Directions: If a line in the entries below includes "scheduled", show that line.

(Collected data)
:::::

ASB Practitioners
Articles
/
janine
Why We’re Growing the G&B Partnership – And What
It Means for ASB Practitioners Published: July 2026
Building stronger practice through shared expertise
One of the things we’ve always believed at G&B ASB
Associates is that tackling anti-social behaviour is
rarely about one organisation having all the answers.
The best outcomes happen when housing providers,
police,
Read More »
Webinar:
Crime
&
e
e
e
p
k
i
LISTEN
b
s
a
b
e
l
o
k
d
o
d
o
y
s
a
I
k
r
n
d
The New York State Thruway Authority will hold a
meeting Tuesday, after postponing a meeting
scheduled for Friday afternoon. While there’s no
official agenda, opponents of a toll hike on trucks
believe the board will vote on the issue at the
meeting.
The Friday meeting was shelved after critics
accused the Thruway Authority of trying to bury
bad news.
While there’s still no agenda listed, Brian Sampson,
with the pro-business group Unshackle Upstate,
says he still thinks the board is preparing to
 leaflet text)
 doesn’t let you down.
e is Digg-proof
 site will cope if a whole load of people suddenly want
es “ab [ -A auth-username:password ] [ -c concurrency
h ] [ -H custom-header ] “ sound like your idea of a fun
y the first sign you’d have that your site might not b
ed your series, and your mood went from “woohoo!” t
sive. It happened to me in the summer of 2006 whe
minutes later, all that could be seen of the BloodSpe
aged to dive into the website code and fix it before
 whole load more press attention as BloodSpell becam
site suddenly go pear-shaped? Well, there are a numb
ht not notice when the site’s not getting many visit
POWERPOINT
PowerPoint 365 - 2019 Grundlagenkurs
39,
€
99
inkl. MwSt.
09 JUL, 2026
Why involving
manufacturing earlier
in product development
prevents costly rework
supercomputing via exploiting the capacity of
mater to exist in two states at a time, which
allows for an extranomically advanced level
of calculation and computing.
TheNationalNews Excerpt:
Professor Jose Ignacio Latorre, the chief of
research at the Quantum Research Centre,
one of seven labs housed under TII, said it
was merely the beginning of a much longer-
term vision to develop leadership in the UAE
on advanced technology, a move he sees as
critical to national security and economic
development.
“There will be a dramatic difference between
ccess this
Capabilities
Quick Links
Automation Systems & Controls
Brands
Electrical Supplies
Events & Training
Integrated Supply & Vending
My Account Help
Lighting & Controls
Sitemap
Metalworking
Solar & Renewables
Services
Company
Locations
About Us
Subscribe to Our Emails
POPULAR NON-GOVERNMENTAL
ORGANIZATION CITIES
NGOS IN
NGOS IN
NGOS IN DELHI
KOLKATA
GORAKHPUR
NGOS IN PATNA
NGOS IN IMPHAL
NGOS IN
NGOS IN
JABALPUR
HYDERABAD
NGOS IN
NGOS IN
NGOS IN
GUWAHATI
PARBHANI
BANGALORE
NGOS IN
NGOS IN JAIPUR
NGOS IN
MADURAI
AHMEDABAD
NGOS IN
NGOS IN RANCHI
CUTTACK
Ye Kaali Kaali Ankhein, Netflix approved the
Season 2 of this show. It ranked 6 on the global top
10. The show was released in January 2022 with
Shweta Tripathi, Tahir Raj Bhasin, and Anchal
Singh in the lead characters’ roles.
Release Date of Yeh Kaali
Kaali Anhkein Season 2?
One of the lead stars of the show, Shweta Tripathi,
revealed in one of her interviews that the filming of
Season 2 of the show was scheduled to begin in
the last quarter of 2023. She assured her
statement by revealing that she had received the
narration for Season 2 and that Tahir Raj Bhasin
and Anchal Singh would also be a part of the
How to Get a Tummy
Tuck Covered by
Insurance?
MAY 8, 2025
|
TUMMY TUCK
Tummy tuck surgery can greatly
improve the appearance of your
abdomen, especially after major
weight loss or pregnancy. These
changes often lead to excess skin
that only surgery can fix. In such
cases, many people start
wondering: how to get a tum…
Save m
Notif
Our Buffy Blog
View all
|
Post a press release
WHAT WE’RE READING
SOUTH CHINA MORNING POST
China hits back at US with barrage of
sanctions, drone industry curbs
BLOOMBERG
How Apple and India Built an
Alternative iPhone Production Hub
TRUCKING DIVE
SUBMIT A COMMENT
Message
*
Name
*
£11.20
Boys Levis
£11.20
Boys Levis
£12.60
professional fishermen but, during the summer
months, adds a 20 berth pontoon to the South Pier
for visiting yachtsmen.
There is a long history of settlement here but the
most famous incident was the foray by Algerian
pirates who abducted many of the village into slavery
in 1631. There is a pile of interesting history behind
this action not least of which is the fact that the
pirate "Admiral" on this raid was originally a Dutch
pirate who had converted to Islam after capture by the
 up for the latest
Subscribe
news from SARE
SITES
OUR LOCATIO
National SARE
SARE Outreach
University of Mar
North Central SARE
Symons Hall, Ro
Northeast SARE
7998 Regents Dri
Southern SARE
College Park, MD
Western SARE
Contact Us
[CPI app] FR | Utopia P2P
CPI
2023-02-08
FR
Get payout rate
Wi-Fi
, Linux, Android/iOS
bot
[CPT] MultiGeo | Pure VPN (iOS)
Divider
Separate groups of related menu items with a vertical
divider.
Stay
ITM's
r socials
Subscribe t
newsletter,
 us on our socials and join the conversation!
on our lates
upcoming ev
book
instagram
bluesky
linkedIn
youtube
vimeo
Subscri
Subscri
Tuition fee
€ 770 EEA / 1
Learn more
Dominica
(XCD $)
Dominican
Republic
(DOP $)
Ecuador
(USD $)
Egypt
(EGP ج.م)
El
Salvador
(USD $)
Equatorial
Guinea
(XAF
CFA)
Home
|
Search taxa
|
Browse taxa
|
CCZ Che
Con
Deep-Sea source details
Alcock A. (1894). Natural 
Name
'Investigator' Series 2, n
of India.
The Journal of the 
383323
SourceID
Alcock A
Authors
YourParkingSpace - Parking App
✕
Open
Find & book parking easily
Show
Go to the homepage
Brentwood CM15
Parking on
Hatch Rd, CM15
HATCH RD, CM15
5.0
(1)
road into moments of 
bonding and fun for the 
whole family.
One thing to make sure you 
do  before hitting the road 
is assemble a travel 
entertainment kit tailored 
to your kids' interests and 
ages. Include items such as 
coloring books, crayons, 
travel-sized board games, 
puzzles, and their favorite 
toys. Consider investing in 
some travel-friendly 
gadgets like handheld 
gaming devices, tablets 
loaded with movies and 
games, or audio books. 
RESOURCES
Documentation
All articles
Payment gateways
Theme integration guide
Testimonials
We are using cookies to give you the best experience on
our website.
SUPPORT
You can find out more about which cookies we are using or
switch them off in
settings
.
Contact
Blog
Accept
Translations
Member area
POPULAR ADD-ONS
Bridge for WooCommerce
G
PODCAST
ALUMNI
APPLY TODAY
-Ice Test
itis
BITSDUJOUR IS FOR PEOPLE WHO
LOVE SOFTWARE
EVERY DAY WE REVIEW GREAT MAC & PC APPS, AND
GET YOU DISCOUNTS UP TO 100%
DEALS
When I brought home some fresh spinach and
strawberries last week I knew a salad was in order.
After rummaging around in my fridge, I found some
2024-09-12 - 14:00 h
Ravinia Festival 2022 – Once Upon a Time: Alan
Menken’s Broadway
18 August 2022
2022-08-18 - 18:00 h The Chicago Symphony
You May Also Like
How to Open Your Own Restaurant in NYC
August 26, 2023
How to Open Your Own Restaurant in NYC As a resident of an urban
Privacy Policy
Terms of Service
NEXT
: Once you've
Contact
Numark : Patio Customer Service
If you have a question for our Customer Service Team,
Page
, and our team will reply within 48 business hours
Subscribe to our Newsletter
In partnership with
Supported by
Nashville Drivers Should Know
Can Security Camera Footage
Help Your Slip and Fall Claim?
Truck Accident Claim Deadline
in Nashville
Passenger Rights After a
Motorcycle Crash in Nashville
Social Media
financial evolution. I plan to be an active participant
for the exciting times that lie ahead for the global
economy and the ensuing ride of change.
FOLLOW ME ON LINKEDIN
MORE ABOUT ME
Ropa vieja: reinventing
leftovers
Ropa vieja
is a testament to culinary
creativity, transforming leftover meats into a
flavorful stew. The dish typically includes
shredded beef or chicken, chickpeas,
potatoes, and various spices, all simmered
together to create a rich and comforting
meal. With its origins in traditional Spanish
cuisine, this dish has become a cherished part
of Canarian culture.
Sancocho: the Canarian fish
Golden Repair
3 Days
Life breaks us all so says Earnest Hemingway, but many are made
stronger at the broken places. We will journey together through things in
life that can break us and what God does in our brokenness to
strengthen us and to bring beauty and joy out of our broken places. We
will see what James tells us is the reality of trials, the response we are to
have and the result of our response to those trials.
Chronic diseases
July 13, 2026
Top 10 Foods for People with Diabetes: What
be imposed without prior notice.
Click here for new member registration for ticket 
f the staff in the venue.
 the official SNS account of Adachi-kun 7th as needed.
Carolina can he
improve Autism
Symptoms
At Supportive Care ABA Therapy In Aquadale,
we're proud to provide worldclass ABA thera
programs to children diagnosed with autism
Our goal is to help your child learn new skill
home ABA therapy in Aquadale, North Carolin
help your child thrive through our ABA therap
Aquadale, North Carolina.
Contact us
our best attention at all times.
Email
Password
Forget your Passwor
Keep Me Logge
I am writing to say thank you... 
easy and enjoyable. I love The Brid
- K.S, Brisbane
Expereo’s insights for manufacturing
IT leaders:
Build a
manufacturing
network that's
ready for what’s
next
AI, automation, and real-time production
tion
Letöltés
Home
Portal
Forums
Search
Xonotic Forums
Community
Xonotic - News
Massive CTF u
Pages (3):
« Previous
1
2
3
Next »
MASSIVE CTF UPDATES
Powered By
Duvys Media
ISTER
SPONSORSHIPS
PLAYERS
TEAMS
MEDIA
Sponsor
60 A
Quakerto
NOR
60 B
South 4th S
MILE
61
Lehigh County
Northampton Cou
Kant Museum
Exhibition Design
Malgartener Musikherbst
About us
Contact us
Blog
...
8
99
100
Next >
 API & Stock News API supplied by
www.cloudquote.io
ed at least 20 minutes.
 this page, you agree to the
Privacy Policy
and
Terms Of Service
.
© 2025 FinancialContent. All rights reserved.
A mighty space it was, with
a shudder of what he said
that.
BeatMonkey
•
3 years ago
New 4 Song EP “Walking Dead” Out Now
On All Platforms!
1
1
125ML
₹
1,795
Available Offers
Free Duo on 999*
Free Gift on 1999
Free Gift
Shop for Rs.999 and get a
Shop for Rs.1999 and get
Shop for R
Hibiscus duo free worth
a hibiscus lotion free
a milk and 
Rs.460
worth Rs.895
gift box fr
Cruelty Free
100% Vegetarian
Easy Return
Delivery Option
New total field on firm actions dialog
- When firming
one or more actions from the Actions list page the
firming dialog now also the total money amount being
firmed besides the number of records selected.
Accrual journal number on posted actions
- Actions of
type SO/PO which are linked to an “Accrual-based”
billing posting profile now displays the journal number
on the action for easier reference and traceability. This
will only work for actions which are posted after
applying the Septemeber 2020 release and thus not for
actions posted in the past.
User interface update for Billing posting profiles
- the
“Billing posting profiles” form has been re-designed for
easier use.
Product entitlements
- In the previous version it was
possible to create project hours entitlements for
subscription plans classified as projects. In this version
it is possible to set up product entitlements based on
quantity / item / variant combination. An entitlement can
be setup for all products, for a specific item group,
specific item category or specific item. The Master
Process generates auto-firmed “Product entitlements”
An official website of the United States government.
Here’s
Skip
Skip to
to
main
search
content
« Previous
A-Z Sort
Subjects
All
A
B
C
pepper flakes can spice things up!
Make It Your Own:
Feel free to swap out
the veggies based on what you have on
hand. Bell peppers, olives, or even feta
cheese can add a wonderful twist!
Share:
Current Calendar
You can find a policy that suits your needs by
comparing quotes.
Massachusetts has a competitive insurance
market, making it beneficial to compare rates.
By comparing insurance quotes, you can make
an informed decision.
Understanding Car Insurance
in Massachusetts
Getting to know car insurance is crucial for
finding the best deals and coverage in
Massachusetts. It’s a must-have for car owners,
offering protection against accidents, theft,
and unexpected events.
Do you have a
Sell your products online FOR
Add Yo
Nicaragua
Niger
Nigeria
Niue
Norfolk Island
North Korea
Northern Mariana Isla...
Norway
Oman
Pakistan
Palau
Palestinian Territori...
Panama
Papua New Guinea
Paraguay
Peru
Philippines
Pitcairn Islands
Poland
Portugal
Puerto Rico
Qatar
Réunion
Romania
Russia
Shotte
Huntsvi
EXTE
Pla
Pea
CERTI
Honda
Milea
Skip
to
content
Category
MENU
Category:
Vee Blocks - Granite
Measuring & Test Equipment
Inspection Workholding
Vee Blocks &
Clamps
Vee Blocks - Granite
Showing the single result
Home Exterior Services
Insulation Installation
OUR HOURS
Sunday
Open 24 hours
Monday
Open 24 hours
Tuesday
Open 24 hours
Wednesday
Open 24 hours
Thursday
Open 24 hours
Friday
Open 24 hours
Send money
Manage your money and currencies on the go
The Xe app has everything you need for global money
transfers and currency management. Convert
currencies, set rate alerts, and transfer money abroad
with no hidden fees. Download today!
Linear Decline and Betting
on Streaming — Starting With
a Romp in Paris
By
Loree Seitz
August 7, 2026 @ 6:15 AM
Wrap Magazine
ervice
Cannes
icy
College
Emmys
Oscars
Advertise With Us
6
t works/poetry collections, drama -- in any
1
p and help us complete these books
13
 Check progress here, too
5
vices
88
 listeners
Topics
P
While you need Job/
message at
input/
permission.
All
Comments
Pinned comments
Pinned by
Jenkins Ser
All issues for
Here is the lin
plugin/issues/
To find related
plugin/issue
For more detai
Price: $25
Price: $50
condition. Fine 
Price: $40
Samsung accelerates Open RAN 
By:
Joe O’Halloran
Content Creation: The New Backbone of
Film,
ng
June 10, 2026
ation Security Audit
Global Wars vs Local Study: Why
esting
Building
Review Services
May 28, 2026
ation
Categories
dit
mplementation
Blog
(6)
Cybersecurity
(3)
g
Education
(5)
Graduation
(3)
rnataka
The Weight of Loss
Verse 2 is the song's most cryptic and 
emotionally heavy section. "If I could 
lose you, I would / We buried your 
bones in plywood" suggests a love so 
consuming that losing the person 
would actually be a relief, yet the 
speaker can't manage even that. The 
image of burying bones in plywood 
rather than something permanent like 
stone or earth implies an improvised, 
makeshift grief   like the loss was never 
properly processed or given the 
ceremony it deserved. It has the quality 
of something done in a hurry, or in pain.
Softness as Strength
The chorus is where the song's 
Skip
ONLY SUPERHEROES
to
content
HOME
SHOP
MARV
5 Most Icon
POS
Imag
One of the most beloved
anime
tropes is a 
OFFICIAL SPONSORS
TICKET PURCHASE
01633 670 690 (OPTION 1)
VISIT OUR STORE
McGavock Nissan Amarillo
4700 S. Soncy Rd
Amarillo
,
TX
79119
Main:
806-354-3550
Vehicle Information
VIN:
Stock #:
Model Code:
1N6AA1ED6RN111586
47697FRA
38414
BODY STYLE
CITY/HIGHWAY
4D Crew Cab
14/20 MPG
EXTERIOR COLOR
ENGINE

:::::

Response to this exercise:
scheduled for Friday afternoon. While there’s no
Season 2 of the show was scheduled to begin in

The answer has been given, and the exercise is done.